Where I Want To Be
April 7, 1999


What a long, strange trip it's been. I'm only now beginning to catch up with life again. Since I got back from the conference in Orlando, Jean and I have been preparing for real life with baby. Monday was the first day that both of us were back at work with Colette in day care. We still haven't quite got our balance yet. Colette is going to bed earlier these nights (we just put her down at 9:30), and she's generally sleeping through the night. But we both have so much to do in the hour or so we get (and we don't always get it) that we're both a bit tired right now.

Monday we closed on the house. As with most closings, the other side didn't have their stuff together. Still, we pushed and they came through. Today the realtors took the sign off our front lawn. That's the first time since I think last April that we haven't had a sign up there.

I'm really happy about the house. I don't think I've got time to actually do anything, but I'm really happy. It's never been a big thing on my list to own a house. Everyone I know goes on about the joy of equity and the pride of ownership, and those perceptions don't interest me. The real benefits as far as I'm concerned are 1) we don't have to move for a long time, 2) I can finally start investing a little time and energy into the property, and 3) I don't have to live in a place where all the walls are white.

This last one is the real prize. Since I finished college, all of my apartments and all of the houses I've rented have had white walls in every room. It's like some universal landlord pact to drive the tenants mad. Jean and I are trying to figure out which room we want to paint first. Then we'll have to figure out what colors we want.

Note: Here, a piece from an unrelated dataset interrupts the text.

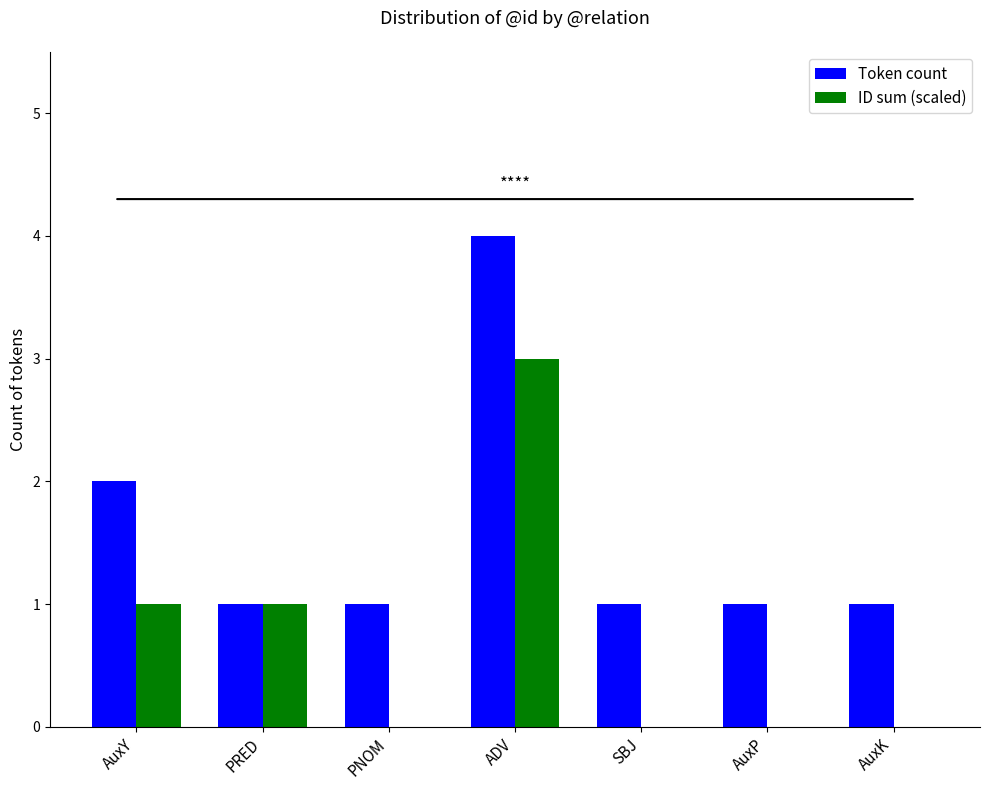

Which series changed the most between AuxY and PRED?

Token count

Another nice thing about living where we are is the location. We're a block and a half from the James River. Since the University is just on the other side of the river, I can walk home from work. I've done this (and written about it) off an on in the past, but today I began what I hope will be a routine of walking home from campus every day. The walk is good for me physically and spiritually: it's an hour away from chairs and computers and daily concerns.

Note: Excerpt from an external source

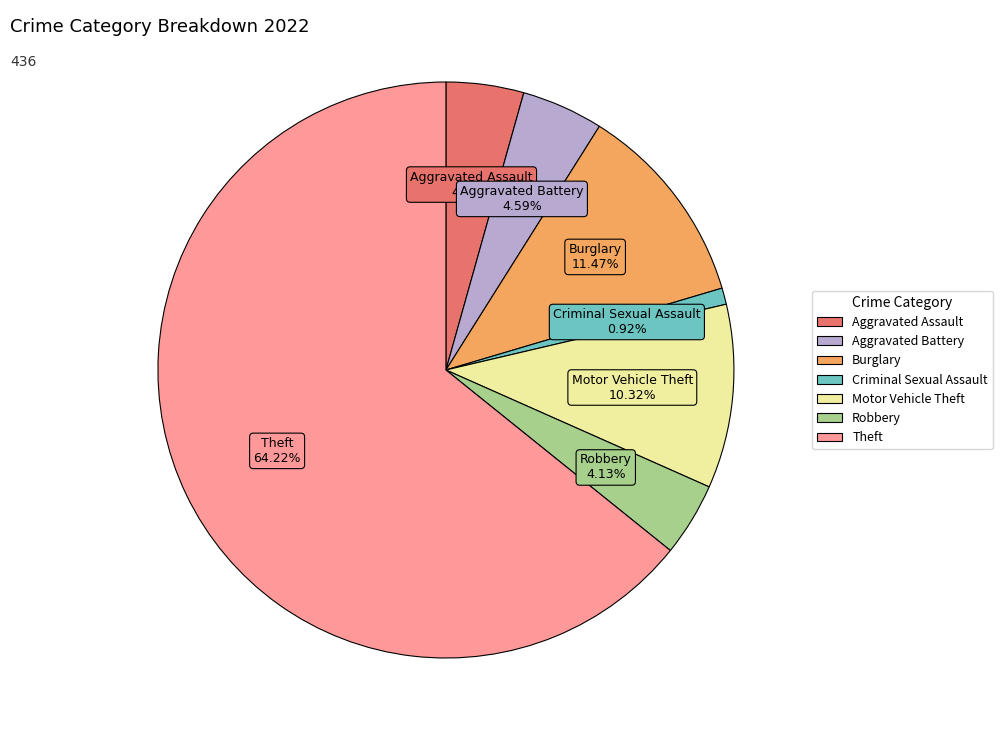

Is there a majority slice in this chart?

Yes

I think I'm going to like it here. I tend to be the kind of person who can be happy anywhere, but this house (as much of a "fixer-upper" as it is) has potential. We'll make the ugly kitchen go away. We'll tear up the front yard and get some grass growing where the moss has taken hold. We'll get the ivy spreading again in the back yard, leaving enough room for Colette to have a nice play space. Colette will grow up here, and Jean and I will settle into middle age.

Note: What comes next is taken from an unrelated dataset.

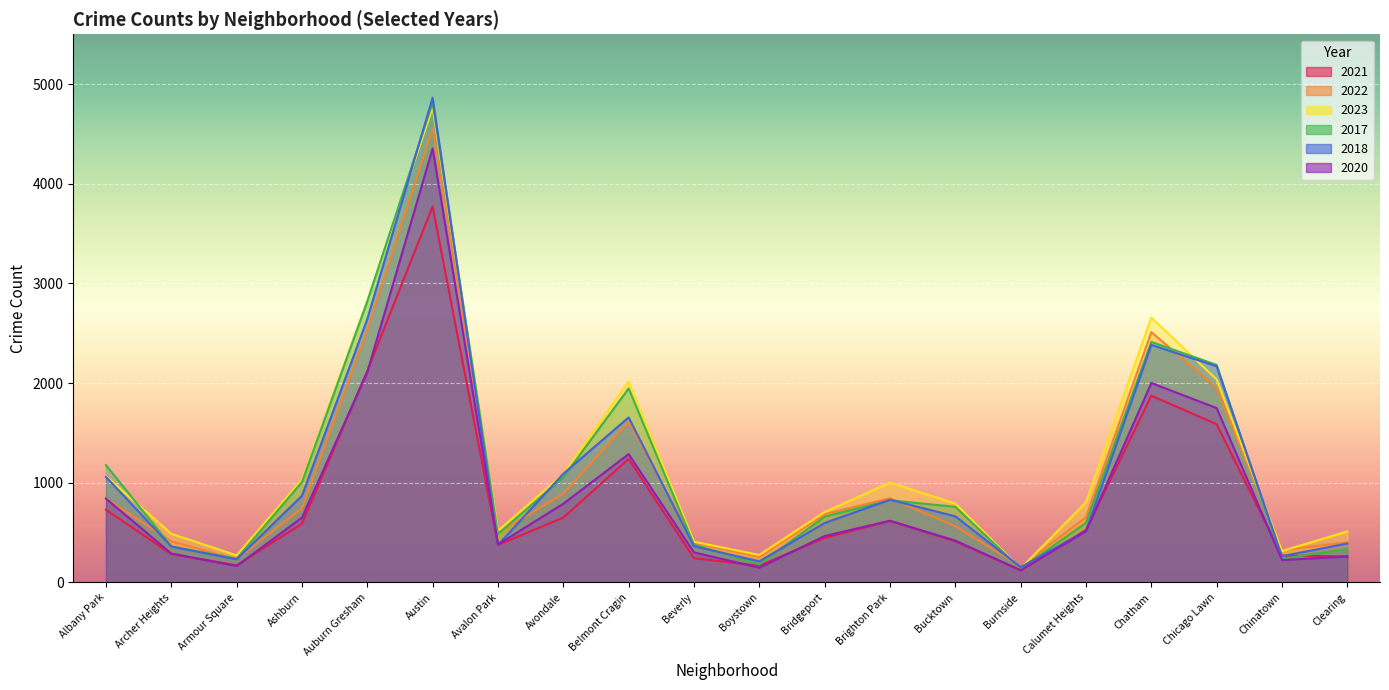

The value of 2017 at Armour Square is 238. True or false?

True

Home. It's where I want to be.

But I guess I'm already there.





© 1999 Kevin J.T. Creamer
   




weather
We're deep into Spring in Richmond. The dogwoods are in bloom and the warm evening air is full with the smell of flowers.

listening
Spinner (Awesome 80s)

reading
just finished: Rules for Revolutionaries
(Guy Kawasaki)

now reading: Wired Style
(Constance Hale)


visiting
n o a h g r e y . c o m
Noah Grey has an interesting (and different) journal. His site is intriguing.

today's poem
Seek True Religion
(John Donne)


watching
Drew Carey

news
Louie, to whom I report in Information Services, has taken another position at the University. It's a good move for him, but I and the rest of the crew who have had the pleaure of working with him will miss him.